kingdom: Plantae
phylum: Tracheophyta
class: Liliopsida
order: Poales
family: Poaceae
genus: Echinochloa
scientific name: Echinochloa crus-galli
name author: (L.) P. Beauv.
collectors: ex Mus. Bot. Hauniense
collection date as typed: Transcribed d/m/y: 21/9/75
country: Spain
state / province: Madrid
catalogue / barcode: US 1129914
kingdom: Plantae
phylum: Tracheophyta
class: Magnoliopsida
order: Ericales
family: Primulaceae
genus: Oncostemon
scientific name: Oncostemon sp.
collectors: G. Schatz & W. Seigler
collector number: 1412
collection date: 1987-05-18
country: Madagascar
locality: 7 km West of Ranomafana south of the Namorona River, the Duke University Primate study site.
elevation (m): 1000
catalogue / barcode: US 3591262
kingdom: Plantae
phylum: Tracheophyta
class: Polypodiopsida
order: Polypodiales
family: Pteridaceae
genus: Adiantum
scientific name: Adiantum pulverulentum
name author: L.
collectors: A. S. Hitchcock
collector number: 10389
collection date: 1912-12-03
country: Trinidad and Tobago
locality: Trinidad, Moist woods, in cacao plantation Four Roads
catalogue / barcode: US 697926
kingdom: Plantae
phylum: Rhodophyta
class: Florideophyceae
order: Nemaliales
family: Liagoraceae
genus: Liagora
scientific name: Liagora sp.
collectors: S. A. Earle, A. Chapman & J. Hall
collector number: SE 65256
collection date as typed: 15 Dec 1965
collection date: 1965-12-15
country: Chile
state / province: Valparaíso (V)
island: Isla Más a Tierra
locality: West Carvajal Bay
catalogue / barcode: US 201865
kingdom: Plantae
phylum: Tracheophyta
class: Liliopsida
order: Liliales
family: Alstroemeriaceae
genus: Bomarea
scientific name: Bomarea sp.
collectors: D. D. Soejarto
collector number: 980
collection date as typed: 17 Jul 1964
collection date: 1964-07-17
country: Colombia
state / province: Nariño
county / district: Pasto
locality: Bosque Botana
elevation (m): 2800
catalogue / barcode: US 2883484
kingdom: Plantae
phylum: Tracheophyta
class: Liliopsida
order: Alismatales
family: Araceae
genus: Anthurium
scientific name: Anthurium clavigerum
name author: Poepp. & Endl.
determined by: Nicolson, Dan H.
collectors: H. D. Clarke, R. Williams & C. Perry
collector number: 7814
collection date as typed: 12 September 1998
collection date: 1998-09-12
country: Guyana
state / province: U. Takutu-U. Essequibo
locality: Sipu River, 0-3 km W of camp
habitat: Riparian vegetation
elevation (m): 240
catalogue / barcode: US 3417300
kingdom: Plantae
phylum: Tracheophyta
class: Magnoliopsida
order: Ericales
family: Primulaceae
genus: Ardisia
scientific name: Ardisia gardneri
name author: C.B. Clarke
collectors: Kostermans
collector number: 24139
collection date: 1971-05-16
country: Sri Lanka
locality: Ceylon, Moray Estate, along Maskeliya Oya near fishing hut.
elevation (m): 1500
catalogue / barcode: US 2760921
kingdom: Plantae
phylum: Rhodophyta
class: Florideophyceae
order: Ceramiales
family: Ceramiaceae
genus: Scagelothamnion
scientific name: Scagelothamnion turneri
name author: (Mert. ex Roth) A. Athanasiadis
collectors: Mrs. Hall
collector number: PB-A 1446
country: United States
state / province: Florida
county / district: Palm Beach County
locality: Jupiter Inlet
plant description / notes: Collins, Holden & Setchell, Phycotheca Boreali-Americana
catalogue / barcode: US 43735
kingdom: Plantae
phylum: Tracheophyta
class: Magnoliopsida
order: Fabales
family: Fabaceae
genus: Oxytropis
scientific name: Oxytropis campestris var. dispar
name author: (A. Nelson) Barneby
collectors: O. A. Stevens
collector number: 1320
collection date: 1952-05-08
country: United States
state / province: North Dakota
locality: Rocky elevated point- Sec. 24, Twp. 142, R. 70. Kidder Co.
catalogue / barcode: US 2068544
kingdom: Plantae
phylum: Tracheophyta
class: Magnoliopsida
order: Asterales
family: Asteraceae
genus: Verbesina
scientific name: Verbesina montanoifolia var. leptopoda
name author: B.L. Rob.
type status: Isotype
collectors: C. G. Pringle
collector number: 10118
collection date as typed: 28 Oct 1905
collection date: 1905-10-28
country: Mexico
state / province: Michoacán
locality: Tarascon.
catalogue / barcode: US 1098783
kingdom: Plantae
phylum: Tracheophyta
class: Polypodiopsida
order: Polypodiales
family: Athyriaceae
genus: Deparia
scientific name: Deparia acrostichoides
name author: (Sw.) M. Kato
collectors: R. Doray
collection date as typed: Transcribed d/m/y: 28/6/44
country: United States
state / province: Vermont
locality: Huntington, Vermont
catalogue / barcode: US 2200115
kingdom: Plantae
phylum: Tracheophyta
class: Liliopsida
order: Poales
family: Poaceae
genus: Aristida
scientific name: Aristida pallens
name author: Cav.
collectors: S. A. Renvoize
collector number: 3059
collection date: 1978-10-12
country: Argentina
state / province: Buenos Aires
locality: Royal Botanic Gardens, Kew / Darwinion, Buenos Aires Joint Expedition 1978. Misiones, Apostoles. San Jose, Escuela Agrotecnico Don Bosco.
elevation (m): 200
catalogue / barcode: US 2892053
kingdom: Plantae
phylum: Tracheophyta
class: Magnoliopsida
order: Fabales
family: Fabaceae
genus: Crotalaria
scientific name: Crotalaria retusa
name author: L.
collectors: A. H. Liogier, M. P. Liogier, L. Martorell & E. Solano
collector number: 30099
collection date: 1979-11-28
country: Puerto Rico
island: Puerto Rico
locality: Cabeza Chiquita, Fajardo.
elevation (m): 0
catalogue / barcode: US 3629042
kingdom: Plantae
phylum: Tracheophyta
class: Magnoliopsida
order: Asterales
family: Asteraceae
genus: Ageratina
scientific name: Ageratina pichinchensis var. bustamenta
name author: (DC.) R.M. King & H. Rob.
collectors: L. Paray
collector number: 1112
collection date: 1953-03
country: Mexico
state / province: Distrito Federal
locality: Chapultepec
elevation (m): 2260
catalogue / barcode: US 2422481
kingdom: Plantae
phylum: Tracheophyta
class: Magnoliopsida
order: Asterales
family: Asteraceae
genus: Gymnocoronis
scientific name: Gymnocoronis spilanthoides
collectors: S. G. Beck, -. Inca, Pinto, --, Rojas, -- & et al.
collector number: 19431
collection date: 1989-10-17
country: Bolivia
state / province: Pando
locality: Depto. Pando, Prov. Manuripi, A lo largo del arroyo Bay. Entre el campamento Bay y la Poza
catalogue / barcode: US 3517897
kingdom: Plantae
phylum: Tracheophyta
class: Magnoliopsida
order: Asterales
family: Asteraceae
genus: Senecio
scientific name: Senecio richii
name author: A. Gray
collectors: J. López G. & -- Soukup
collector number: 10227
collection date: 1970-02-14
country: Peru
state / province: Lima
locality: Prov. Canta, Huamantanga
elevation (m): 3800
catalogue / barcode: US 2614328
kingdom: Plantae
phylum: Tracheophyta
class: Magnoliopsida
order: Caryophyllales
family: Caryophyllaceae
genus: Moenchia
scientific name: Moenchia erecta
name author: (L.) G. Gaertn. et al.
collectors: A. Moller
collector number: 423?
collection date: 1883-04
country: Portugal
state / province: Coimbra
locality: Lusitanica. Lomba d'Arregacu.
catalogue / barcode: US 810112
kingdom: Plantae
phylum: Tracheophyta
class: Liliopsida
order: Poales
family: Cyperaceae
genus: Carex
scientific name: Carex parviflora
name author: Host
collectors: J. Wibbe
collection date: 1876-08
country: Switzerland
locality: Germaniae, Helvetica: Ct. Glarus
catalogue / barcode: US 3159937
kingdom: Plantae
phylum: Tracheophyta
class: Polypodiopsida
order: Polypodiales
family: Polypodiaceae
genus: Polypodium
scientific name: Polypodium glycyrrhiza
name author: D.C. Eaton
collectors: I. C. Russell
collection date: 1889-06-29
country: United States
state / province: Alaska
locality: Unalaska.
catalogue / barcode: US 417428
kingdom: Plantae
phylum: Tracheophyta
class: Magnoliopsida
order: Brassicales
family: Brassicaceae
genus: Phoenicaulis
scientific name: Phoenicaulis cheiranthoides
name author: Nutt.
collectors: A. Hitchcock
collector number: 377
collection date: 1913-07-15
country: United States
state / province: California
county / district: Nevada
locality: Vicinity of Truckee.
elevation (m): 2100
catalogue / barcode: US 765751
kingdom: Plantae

★ ★ ★

» **Objective**
Rewrite the lines of the material starting with the line with "catalogue / barcode: US 43735" and going on through the line with "collection date: 1952-05-08", renaming "name author" to "authority" and leaving everything else unchanged.

» **Written response**
catalogue / barcode: US 43735
kingdom: Plantae
phylum: Tracheophyta
class: Magnoliopsida
order: Fabales
family: Fabaceae
genus: Oxytropis
scientific name: Oxytropis campestris var. dispar
authority: (A. Nelson) Barneby
collectors: O. A. Stevens
collector number: 1320
collection date: 1952-05-08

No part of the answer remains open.